Something doesn't add up here. I think all it means is that the oil is thicker, and that there COULD be lees flow if the oil is significantly thicker.
If my fluid dynamics memory serves me right, which is a long shot,
, back pressure is directly related to flow and fluid viscosity, all else being equal.
So if you have a pipe with a constant diameter, it will always provide a certain back pressure that will be related to flow and fluid viscosity, just like oil system.
Let's say you're pumping water through that pipe. At certain flow the pipe will provide a certain back pressure and the only way to change that back pressure if to change flow. Higher flow will provide higher back pressure and vice versa. Now, if you want to pump oil through that same pipe and at the same flow, the back pressure will be higher than water because the oil is more viscous, but if you drop the flow, the back pressure will also drop, it has to because that's what the pipe sees. You cannot have lower flow with higher back pressure because that would mean that something else changed in the system, like the pump having not enough power to maintain flow.
I think you're confusing back pressure with pressure. Back pressure is like wind resistance, the faster you go (higher flow) the more drag (back pressure) the car will see. So if a compact car and an SUV go at the same speed, one will see less drag than the other, but simply looking at the drag (back pressure) will not tell you that the SUV is going slower. The SUV could see higher drag at a lower speed than the small compact, but that cannot be assumed by just looking at the drag value.

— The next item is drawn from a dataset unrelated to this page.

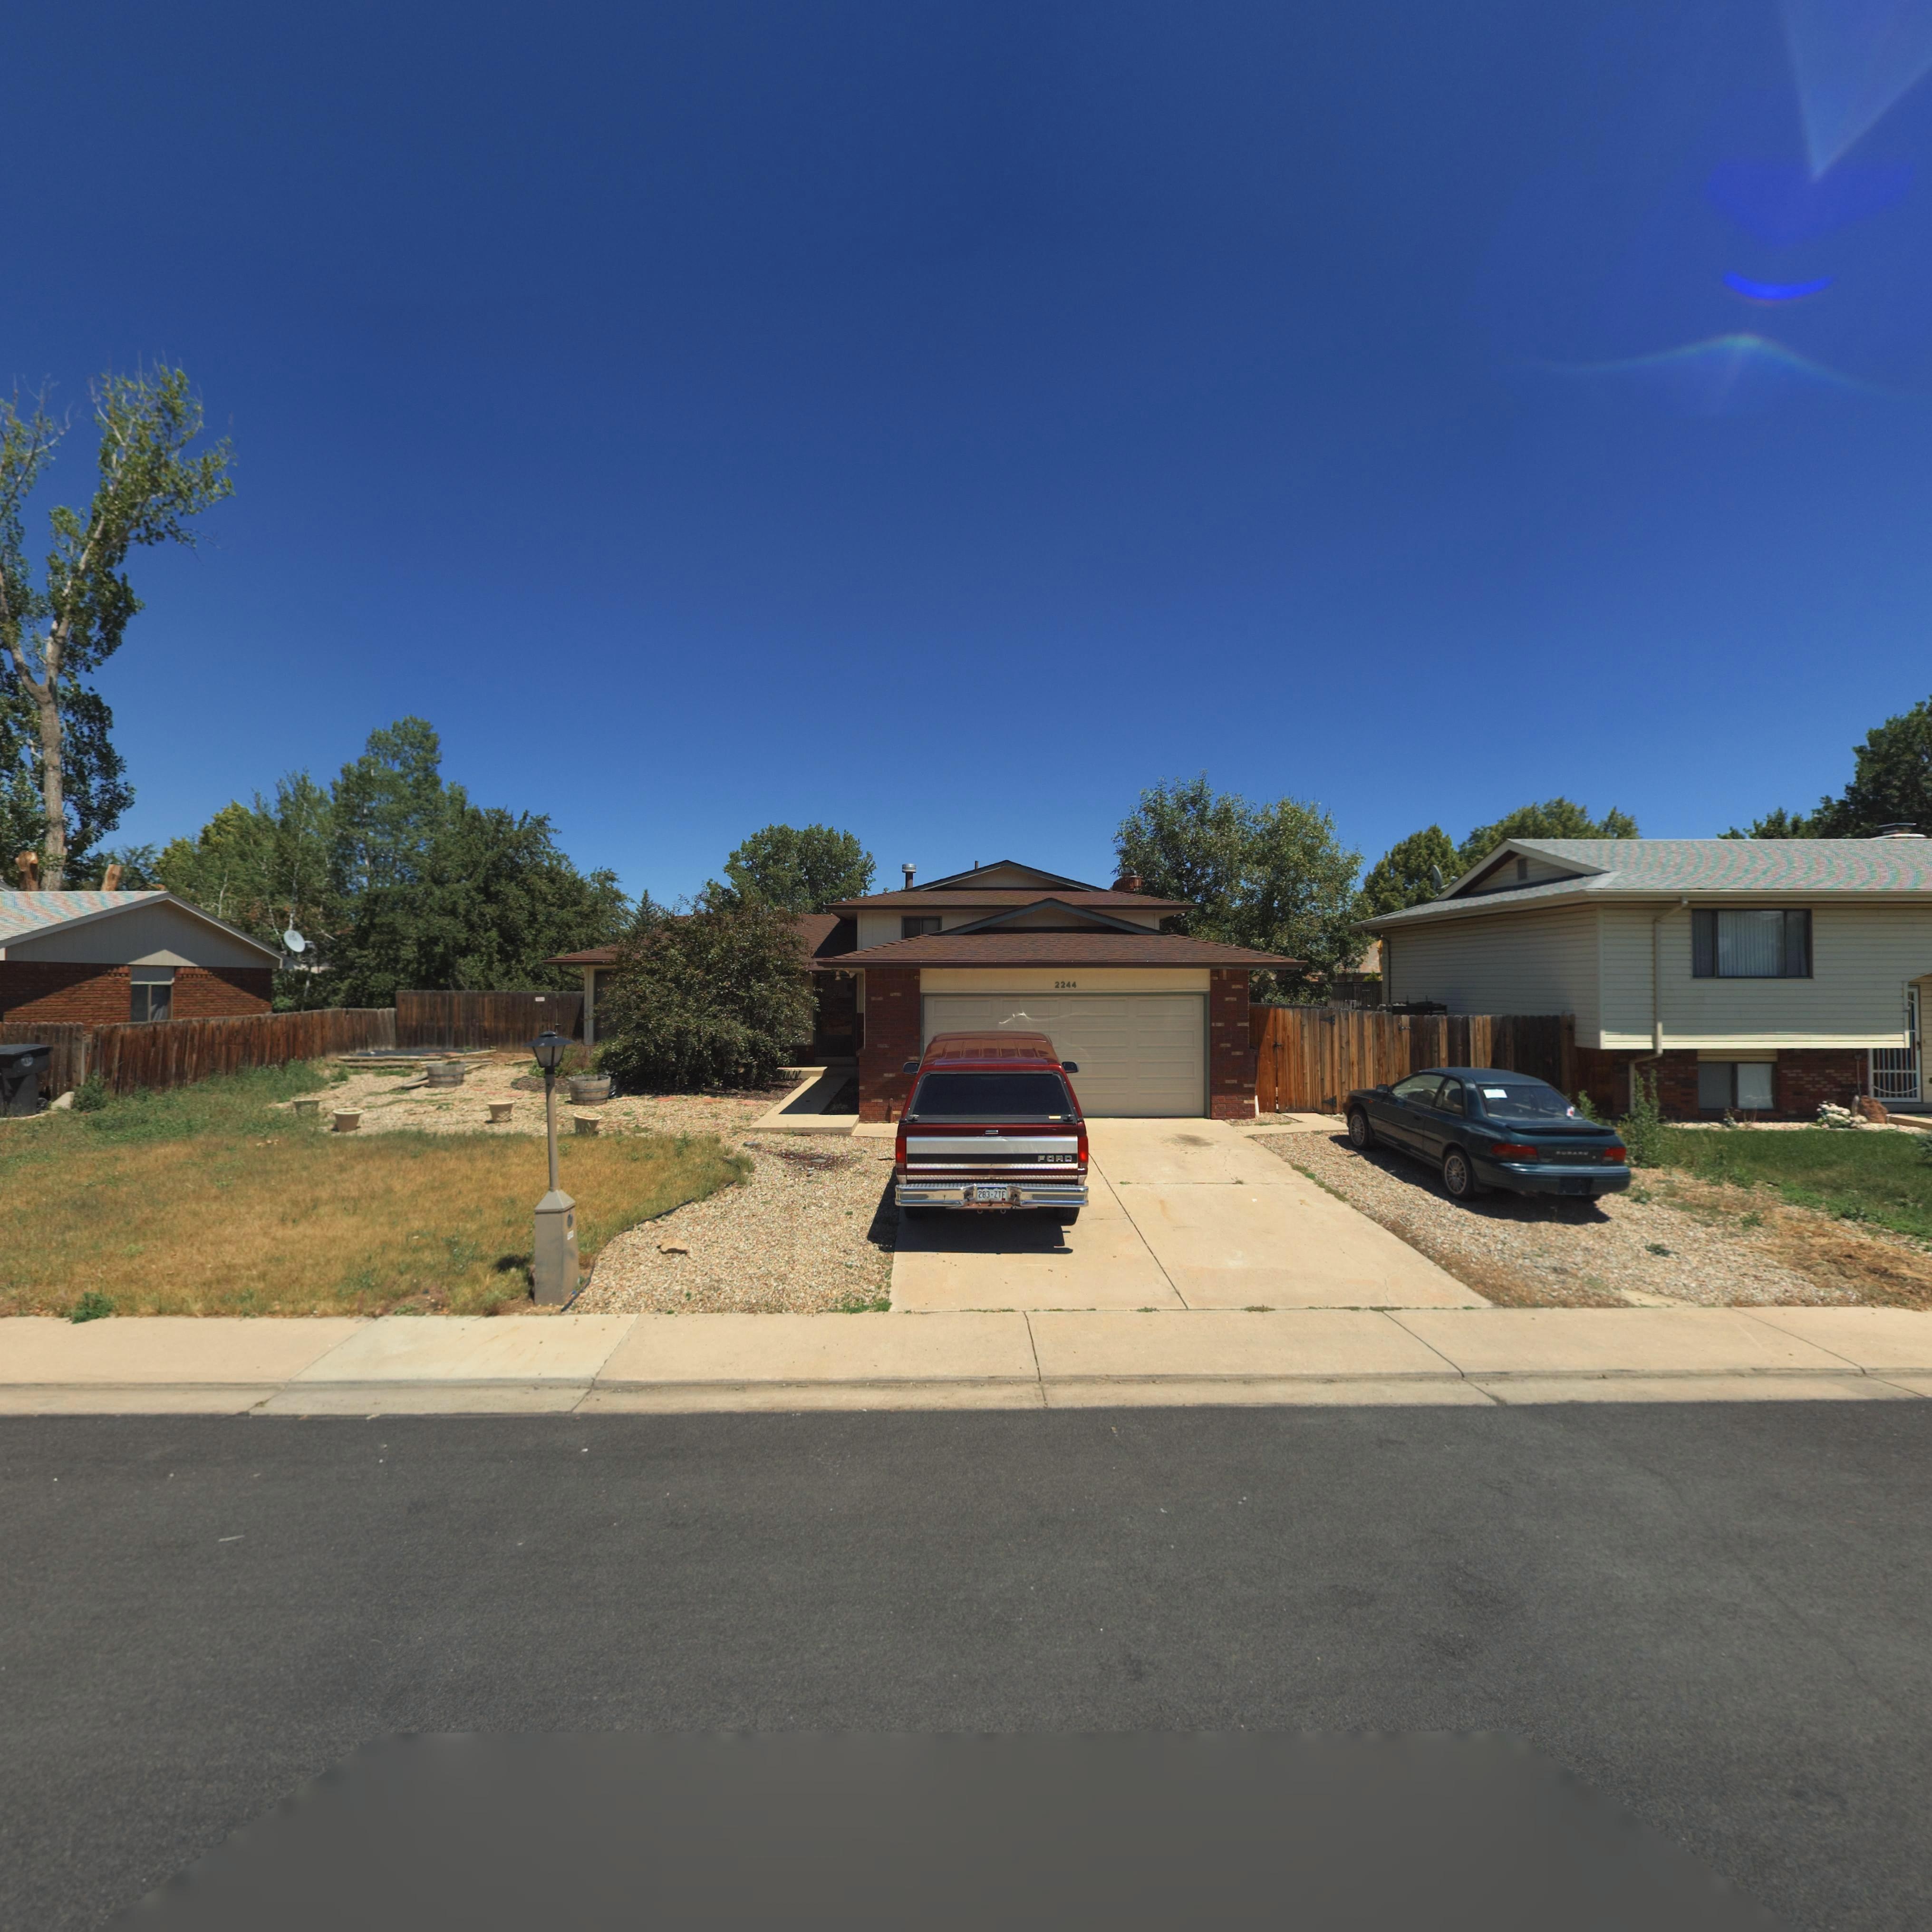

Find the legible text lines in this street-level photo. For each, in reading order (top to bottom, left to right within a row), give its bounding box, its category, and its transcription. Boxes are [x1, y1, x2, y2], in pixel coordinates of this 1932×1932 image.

Yes GMorg is confusing the oil pump pressure and the back pressure that the an OP gauge measures.
Using your pipe analogy, the oil pump pressurizes the system or the pipe. At a given rpm the oil pump pressure is fixed regardless of the oil's viscosity. The fact that thicker oil results in more back pressure is measurement of the reduced oil flow. The thinking that the higher back pressure associated with pumping thicker oil will compensate fully and therefore flow at the same rate as lighter oil is simply not the case.
The oil grade comparison confirms this.
All testing was done below the oil pump by-pass point.
If we had the exact HTHSVs and VIs of the oils tested and not just the oil grades the differences between the light oils and heaviers oil would be more linear.